In May, the NDU turned over a two-day national delegates’ conference to employers in order to “come up with concrete actions that the NDU, its delegates and members can take to turn around the fortunes of the manufacturing sector”. The conference opened with an address by the Manufacturing and Exporters Association CEO John Walley, while workshop sessions were conducted by the CEO of Textiles NZ and a representative from the Wood Processors Association. Underlining the unions’ promotion of economic nationalism, a session was given over to a “Make it Here” campaign promoted by the Green Party.
Lest the NDU delegates failed to get the message, a speaker from Work and Income was brought in to address the conference on “the range of initiatives for redundant workers available through that agency”.
The purpose of these deliberations soon became apparent. At the beginning of June, the NDU and Oamaru-based Summit Wool Spinners agreed to call for up to 30 new voluntary redundancies and a paid 8-day mill closure in response to a further downturn in the international wool yarn spinning industry. The agreement came on top of almost 50 redundancies and short weeks negotiated from late March, including the government’s 9-day fortnight scheme which had been touted by the unions as a “job saving” measure. The NDU boasted that the deal was “humane”, compared with what it called a more “traditional corporate approach”--confirming its key role in facilitating the attacks on jobs, wages and conditions.
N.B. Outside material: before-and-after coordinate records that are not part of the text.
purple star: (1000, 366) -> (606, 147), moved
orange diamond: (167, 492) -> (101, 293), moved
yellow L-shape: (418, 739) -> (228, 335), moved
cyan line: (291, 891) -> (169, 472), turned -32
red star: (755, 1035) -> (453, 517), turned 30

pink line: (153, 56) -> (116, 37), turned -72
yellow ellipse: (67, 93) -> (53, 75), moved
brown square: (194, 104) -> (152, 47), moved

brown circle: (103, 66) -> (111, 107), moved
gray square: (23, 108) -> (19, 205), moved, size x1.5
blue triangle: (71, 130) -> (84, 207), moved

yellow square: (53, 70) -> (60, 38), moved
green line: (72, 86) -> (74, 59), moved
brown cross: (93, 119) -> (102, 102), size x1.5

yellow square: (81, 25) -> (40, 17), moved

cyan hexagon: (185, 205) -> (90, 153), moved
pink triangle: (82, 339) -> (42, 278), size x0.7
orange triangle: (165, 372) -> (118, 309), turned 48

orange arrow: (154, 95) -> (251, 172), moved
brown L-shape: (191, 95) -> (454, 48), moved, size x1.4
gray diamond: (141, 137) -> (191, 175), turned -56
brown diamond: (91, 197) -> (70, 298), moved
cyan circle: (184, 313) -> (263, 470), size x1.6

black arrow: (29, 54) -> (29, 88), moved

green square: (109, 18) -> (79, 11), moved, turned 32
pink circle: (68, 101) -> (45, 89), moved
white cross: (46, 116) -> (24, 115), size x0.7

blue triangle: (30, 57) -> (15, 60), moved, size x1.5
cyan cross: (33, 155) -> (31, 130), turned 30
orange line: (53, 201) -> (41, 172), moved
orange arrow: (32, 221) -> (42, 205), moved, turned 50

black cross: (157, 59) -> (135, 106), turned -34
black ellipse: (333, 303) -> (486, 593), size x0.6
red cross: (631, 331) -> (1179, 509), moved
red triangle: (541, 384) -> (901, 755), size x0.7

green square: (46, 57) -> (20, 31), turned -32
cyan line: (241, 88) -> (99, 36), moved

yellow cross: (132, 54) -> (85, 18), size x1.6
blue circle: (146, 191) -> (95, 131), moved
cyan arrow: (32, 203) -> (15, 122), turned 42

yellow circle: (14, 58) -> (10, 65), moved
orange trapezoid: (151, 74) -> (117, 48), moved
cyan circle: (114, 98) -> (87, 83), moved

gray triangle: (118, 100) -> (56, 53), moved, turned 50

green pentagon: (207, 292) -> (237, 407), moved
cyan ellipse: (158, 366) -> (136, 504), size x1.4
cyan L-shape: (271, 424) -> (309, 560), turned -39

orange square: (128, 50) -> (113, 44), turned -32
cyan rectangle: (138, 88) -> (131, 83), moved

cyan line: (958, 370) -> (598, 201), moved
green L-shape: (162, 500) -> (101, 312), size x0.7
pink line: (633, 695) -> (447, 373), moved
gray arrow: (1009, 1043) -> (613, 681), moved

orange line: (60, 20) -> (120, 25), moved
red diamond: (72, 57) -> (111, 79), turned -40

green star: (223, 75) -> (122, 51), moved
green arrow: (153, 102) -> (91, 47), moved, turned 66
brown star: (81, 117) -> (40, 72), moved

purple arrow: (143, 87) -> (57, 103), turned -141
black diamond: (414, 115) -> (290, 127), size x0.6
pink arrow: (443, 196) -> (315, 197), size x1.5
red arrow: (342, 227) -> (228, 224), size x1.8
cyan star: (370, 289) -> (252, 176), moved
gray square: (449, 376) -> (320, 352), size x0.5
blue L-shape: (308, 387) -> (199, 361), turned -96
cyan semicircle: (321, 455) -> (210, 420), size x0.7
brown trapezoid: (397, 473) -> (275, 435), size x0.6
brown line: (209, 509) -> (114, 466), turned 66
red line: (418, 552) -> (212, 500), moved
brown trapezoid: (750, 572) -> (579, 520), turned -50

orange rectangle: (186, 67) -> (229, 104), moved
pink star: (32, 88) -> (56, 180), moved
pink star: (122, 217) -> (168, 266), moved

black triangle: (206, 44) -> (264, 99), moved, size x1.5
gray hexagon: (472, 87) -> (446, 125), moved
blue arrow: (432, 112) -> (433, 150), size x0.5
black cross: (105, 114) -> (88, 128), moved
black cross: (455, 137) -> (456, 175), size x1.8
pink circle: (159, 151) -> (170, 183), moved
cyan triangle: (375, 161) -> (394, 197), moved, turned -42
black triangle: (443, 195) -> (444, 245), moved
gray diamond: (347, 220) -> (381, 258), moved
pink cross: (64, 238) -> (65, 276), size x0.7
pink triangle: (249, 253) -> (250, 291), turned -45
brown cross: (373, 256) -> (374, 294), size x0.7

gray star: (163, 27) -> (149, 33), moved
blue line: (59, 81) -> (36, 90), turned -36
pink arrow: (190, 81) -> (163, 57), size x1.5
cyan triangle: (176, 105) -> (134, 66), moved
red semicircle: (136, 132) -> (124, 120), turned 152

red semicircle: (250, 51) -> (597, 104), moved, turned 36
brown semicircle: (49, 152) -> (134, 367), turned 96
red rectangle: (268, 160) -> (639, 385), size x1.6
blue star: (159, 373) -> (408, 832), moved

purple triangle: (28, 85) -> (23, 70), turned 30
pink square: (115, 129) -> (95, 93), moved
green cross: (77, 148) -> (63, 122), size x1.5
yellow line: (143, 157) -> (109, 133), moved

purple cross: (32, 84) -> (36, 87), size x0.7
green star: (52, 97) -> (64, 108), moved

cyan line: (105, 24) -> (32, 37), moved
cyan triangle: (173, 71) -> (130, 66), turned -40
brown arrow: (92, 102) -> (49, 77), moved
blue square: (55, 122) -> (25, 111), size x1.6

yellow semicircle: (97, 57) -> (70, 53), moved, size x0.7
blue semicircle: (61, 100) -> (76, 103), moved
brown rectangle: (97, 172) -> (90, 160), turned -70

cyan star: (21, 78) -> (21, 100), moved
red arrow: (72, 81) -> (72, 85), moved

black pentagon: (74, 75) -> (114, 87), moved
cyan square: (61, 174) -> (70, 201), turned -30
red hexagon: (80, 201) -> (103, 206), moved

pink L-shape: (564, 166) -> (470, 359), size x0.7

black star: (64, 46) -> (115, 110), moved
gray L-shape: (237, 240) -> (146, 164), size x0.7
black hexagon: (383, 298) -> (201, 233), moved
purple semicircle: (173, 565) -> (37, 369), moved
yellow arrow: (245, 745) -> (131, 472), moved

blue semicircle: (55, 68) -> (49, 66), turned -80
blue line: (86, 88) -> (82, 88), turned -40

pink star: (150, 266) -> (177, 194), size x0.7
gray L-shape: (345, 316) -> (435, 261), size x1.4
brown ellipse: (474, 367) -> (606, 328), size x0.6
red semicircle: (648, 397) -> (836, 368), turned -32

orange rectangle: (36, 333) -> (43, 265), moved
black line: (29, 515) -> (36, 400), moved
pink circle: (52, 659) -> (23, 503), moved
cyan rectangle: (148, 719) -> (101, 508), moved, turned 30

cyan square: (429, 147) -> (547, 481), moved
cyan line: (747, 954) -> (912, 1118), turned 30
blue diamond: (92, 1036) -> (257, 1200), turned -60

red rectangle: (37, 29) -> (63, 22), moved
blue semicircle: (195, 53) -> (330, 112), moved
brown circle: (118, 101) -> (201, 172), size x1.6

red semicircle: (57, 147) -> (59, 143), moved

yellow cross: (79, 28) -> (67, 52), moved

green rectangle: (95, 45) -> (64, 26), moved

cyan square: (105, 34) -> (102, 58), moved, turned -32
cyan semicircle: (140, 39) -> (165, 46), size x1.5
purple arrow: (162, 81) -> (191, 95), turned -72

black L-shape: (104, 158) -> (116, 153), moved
The move by the NDU to position itself as the accomplice of manufacturing sector employers and flag-bearer for the National government’s 9-day working fortnight exposes the rightward shift of an entire layer of the New Zealand “left”. The NDU’s two leading figures are Reid, a prominent former member of the “left-wing” Alliance and now defunct pro-Stalinist Workers Communist League, and national secretary Laila Harre, a former Alliance MP and women’s affairs minister in the 1999 - 2002 Labour-Alliance government.
Harre last week announced she was resigning from her NDU position in order to become human resources manager at the Auckland “super city” council, which is currently in formation—completing her transition from “left” pretender to employers’ hired gun. One of Harre’s first tasks will undoubtedly be to sack many of the 6,800 workers whose existing positions will be declared surplus to requirements following the amalgamation of the six existing local authorities into one.